[Raw records]
** START **
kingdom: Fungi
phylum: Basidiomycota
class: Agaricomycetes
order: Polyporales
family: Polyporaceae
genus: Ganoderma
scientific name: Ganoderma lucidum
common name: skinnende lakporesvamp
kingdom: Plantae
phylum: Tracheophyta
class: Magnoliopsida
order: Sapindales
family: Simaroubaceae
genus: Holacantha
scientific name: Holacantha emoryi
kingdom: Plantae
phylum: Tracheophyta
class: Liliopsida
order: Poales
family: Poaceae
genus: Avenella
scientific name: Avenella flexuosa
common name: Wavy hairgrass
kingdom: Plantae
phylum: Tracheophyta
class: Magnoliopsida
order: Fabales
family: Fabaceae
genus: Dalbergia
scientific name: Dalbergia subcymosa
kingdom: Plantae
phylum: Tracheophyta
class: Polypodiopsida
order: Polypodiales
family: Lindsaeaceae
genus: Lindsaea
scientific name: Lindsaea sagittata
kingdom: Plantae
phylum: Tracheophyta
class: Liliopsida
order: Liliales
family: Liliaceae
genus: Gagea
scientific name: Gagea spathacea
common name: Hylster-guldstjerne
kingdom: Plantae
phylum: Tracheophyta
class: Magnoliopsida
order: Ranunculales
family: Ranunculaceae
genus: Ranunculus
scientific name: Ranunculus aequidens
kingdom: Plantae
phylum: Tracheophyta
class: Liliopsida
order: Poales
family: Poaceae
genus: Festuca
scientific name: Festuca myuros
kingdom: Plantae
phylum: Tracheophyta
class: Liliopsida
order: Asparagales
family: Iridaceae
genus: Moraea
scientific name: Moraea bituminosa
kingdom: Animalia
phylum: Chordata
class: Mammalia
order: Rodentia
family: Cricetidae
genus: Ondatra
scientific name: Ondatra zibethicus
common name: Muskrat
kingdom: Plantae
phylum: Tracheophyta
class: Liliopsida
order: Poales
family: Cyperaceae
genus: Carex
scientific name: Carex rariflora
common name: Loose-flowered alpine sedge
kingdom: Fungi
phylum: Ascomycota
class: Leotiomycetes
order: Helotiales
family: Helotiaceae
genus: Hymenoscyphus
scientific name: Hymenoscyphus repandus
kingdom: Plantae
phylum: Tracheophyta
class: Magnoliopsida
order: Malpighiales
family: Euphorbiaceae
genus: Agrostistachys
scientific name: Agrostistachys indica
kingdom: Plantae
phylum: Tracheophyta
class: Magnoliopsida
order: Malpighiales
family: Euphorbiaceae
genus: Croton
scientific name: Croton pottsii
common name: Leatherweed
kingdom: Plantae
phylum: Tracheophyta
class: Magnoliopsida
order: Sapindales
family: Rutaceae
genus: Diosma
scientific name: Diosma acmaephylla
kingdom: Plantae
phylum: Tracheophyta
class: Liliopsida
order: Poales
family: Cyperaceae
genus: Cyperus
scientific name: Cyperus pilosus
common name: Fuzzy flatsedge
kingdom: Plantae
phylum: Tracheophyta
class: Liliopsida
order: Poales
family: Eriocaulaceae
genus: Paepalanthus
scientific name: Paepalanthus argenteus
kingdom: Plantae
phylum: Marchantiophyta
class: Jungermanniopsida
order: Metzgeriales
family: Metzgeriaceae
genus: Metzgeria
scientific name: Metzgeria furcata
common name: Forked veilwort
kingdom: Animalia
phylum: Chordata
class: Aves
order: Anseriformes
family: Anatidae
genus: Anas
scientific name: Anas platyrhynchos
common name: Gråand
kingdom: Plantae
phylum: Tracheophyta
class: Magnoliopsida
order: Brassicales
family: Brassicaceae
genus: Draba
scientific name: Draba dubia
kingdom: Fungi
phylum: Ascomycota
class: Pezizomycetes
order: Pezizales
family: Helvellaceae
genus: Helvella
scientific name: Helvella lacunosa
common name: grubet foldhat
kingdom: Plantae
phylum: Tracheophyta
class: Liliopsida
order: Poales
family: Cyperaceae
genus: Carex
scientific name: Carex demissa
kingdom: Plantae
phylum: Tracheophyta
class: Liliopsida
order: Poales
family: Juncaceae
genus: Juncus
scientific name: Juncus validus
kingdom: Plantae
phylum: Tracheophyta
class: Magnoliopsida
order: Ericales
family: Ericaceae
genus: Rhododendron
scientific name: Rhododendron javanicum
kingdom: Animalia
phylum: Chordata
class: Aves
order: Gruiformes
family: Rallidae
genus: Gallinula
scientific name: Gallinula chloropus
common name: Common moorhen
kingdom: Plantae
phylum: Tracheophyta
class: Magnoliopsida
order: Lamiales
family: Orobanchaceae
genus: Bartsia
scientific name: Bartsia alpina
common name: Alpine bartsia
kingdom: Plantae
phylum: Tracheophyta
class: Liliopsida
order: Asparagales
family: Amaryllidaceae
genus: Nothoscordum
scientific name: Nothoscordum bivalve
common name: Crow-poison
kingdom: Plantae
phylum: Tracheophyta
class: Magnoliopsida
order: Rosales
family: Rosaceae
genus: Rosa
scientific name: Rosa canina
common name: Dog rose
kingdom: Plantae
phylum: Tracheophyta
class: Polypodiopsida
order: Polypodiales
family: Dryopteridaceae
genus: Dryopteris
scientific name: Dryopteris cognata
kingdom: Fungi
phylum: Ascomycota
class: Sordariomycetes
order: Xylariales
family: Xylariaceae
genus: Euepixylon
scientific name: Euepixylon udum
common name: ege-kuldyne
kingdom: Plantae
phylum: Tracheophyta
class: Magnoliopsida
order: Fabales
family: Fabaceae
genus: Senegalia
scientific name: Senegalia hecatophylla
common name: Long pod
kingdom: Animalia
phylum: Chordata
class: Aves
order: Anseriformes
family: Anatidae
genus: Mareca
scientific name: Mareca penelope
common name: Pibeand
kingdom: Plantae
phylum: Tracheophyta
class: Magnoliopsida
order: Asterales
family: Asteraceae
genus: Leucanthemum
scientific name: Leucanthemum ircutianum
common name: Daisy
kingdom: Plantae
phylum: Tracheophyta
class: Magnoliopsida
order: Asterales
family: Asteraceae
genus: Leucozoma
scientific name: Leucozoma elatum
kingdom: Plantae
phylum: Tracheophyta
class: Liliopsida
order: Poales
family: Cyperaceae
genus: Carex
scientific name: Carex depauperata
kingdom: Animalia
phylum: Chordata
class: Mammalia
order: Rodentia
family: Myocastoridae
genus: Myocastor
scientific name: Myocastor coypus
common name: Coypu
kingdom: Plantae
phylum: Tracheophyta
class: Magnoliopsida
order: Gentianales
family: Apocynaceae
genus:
** END **
* WHAT THE EXERCISE ASKS
Convert every line above into a JSON array of strings, one string per line, skipping blank lines.

* THE RESULT
[
  "kingdom: Fungi",
  "phylum: Basidiomycota",
  "class: Agaricomycetes",
  "order: Polyporales",
  "family: Polyporaceae",
  "genus: Ganoderma",
  "scientific name: Ganoderma lucidum",
  "common name: skinnende lakporesvamp",
  "kingdom: Plantae",
  "phylum: Tracheophyta",
  "class: Magnoliopsida",
  "order: Sapindales",
  "family: Simaroubaceae",
  "genus: Holacantha",
  "scientific name: Holacantha emoryi",
  "kingdom: Plantae",
  "phylum: Tracheophyta",
  "class: Liliopsida",
  "order: Poales",
  "family: Poaceae",
  "genus: Avenella",
  "scientific name: Avenella flexuosa",
  "common name: Wavy hairgrass",
  "kingdom: Plantae",
  "phylum: Tracheophyta",
  "class: Magnoliopsida",
  "order: Fabales",
  "family: Fabaceae",
  "genus: Dalbergia",
  "scientific name: Dalbergia subcymosa",
  "kingdom: Plantae",
  "phylum: Tracheophyta",
  "class: Polypodiopsida",
  "order: Polypodiales",
  "family: Lindsaeaceae",
  "genus: Lindsaea",
  "scientific name: Lindsaea sagittata",
  "kingdom: Plantae",
  "phylum: Tracheophyta",
  "class: Liliopsida",
  "order: Liliales",
  "family: Liliaceae",
  "genus: Gagea",
  "scientific name: Gagea spathacea",
  "common name: Hylster-guldstjerne",
  "kingdom: Plantae",
  "phylum: Tracheophyta",
  "class: Magnoliopsida",
  "order: Ranunculales",
  "family: Ranunculaceae",
  "genus: Ranunculus",
  "scientific name: Ranunculus aequidens",
  "kingdom: Plantae",
  "phylum: Tracheophyta",
  "class: Liliopsida",
  "order: Poales",
  "family: Poaceae",
  "genus: Festuca",
  "scientific name: Festuca myuros",
  "kingdom: Plantae",
  "phylum: Tracheophyta",
  "class: Liliopsida",
  "order: Asparagales",
  "family: Iridaceae",
  "genus: Moraea",
  "scientific name: Moraea bituminosa",
  "kingdom: Animalia",
  "phylum: Chordata",
  "class: Mammalia",
  "order: Rodentia",
  "family: Cricetidae",
  "genus: Ondatra",
  "scientific name: Ondatra zibethicus",
  "common name: Muskrat",
  "kingdom: Plantae",
  "phylum: Tracheophyta",
  "class: Liliopsida",
  "order: Poales",
  "family: Cyperaceae",
  "genus: Carex",
  "scientific name: Carex rariflora",
  "common name: Loose-flowered alpine sedge",
  "kingdom: Fungi",
  "phylum: Ascomycota",
  "class: Leotiomycetes",
  "order: Helotiales",
  "family: Helotiaceae",
  "genus: Hymenoscyphus",
  "scientific name: Hymenoscyphus repandus",
  "kingdom: Plantae",
  "phylum: Tracheophyta",
  "class: Magnoliopsida",
  "order: Malpighiales",
  "family: Euphorbiaceae",
  "genus: Agrostistachys",
  "scientific name: Agrostistachys indica",
  "kingdom: Plantae",
  "phylum: Tracheophyta",
  "class: Magnoliopsida",
  "order: Malpighiales",
  "family: Euphorbiaceae",
  "genus: Croton",
  "scientific name: Croton pottsii",
  "common name: Leatherweed",
  "kingdom: Plantae",
  "phylum: Tracheophyta",
  "class: Magnoliopsida",
  "order: Sapindales",
  "family: Rutaceae",
  "genus: Diosma",
  "scientific name: Diosma acmaephylla",
  "kingdom: Plantae",
  "phylum: Tracheophyta",
  "class: Liliopsida",
  "order: Poales",
  "family: Cyperaceae",
  "genus: Cyperus",
  "scientific name: Cyperus pilosus",
  "common name: Fuzzy flatsedge",
  "kingdom: Plantae",
  "phylum: Tracheophyta",
  "class: Liliopsida",
  "order: Poales",
  "family: Eriocaulaceae",
  "genus: Paepalanthus",
  "scientific name: Paepalanthus argenteus",
  "kingdom: Plantae",
  "phylum: Marchantiophyta",
  "class: Jungermanniopsida",
  "order: Metzgeriales",
  "family: Metzgeriaceae",
  "genus: Metzgeria",
  "scientific name: Metzgeria furcata",
  "common name: Forked veilwort",
  "kingdom: Animalia",
  "phylum: Chordata",
  "class: Aves",
  "order: Anseriformes",
  "family: Anatidae",
  "genus: Anas",
  "scientific name: Anas platyrhynchos",
  "common name: Gråand",
  "kingdom: Plantae",
  "phylum: Tracheophyta",
  "class: Magnoliopsida",
  "order: Brassicales",
  "family: Brassicaceae",
  "genus: Draba",
  "scientific name: Draba dubia",
  "kingdom: Fungi",
  "phylum: Ascomycota",
  "class: Pezizomycetes",
  "order: Pezizales",
  "family: Helvellaceae",
  "genus: Helvella",
  "scientific name: Helvella lacunosa",
  "common name: grubet foldhat",
  "kingdom: Plantae",
  "phylum: Tracheophyta",
  "class: Liliopsida",
  "order: Poales",
  "family: Cyperaceae",
  "genus: Carex",
  "scientific name: Carex demissa",
  "kingdom: Plantae",
  "phylum: Tracheophyta",
  "class: Liliopsida",
  "order: Poales",
  "family: Juncaceae",
  "genus: Juncus",
  "scientific name: Juncus validus",
  "kingdom: Plantae",
  "phylum: Tracheophyta",
  "class: Magnoliopsida",
  "order: Ericales",
  "family: Ericaceae",
  "genus: Rhododendron",
  "scientific name: Rhododendron javanicum",
  "kingdom: Animalia",
  "phylum: Chordata",
  "class: Aves",
  "order: Gruiformes",
  "family: Rallidae",
  "genus: Gallinula",
  "scientific name: Gallinula chloropus",
  "common name: Common moorhen",
  "kingdom: Plantae",
  "phylum: Tracheophyta",
  "class: Magnoliopsida",
  "order: Lamiales",
  "family: Orobanchaceae",
  "genus: Bartsia",
  "scientific name: Bartsia alpina",
  "common name: Alpine bartsia",
  "kingdom: Plantae",
  "phylum: Tracheophyta",
  "class: Liliopsida",
  "order: Asparagales",
  "family: Amaryllidaceae",
  "genus: Nothoscordum",
  "scientific name: Nothoscordum bivalve",
  "common name: Crow-poison",
  "kingdom: Plantae",
  "phylum: Tracheophyta",
  "class: Magnoliopsida",
  "order: Rosales",
  "family: Rosaceae",
  "genus: Rosa",
  "scientific name: Rosa canina",
  "common name: Dog rose",
  "kingdom: Plantae",
  "phylum: Tracheophyta",
  "class: Polypodiopsida",
  "order: Polypodiales",
  "family: Dryopteridaceae",
  "genus: Dryopteris",
  "scientific name: Dryopteris cognata",
  "kingdom: Fungi",
  "phylum: Ascomycota",
  "class: Sordariomycetes",
  "order: Xylariales",
  "family: Xylariaceae",
  "genus: Euepixylon",
  "scientific name: Euepixylon udum",
  "common name: ege-kuldyne",
  "kingdom: Plantae",
  "phylum: Tracheophyta",
  "class: Magnoliopsida",
  "order: Fabales",
  "family: Fabaceae",
  "genus: Senegalia",
  "scientific name: Senegalia hecatophylla",
  "common name: Long pod",
  "kingdom: Animalia",
  "phylum: Chordata",
  "class: Aves",
  "order: Anseriformes",
  "family: Anatidae",
  "genus: Mareca",
  "scientific name: Mareca penelope",
  "common name: Pibeand",
  "kingdom: Plantae",
  "phylum: Tracheophyta",
  "class: Magnoliopsida",
  "order: Asterales",
  "family: Asteraceae",
  "genus: Leucanthemum",
  "scientific name: Leucanthemum ircutianum",
  "common name: Daisy",
  "kingdom: Plantae",
  "phylum: Tracheophyta",
  "class: Magnoliopsida",
  "order: Asterales",
  "family: Asteraceae",
  "genus: Leucozoma",
  "scientific name: Leucozoma elatum",
  "kingdom: Plantae",
  "phylum: Tracheophyta",
  "class: Liliopsida",
  "order: Poales",
  "family: Cyperaceae",
  "genus: Carex",
  "scientific name: Carex depauperata",
  "kingdom: Animalia",
  "phylum: Chordata",
  "class: Mammalia",
  "order: Rodentia",
  "family: Myocastoridae",
  "genus: Myocastor",
  "scientific name: Myocastor coypus",
  "common name: Coypu",
  "kingdom: Plantae",
  "phylum: Tracheophyta",
  "class: Magnoliopsida",
  "order: Gentianales",
  "family: Apocynaceae",
  "genus:"
]